How Will Goolge`s mobile changes affect your website?
The internet is awash with information about Google's recent round of search ranking changes, particularly the ones affecting users searching via mobile devices. Given the company's near-monopoly on web search it has understandably got a lot of website owners and managers concerned.
Google said way back in 2010 that site speed is a search ranking factor. They want to send their users to sites that load faster, for a better user experience. If there are two similar sites they'll pick the faster one. In recent years they've pushed web developers to 'make the web faster'. This is great for Google and good for users too. Faster sites tend to be smaller, optimised, use less bandwidth and take advantage of the latest web technologies and approaches to development.

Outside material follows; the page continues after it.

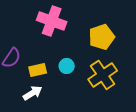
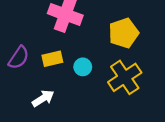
yellow rectangle: (38, 70) -> (52, 59), moved

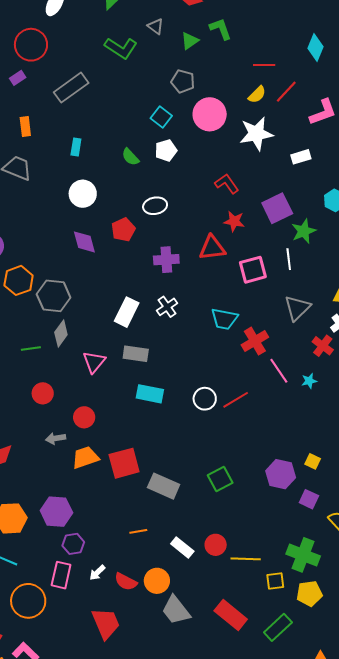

As mobile web traffic has exploded, Google has encouraged best practice for building mobile-friendly websites. Again, this benefits users (click a search results link and go to the correct page, rather than being redirect off to a weird intermediary page) as well as Google (happy customers) and websites (lower bounce rates).
How is this going affect your website's traffic? The most important thing to know is that these changes will only affect mobile web searches. If your site doesn't have a lot of mobile traffic, it won't be an issue now (although as mobile/tablet usage increases it's something to consider for the future). If your site has 10% mobile traffic and upwards, you could see a noticeable shift in traffic from mobiles so a responsive rewrite or a mobile-only site would be a good idea.
Test your website:
You can quickly improve your site for mobile users today (remember this useful mnemonic FUBDIT):
Fast - Make sure it's as fast as you can make it follow the sensible suggestions from tools like PageSpeed, YSlow, etc.
Usable - Links, or 'targets', should be large, obvious and easy to click.
Basic - Get the basics right. Fancy animations and CSS3 transitions don't help if your website's visitors can't find your phone number or contact information.
Direct - Let your website visitors get directly to the content they want, without having to click around the site too much. More clicks = more likely to leave = more bandwidth and more waiting for things to load.
Inputs - Web browsers on mobile devices support most of the HTML5 inputs. Make sure you're using the email, telephone and other inputs so mobile users can easily enter their information in your forms.
Timing - Don't make your website visitors wait, load the important information first and let the fancy animations load later.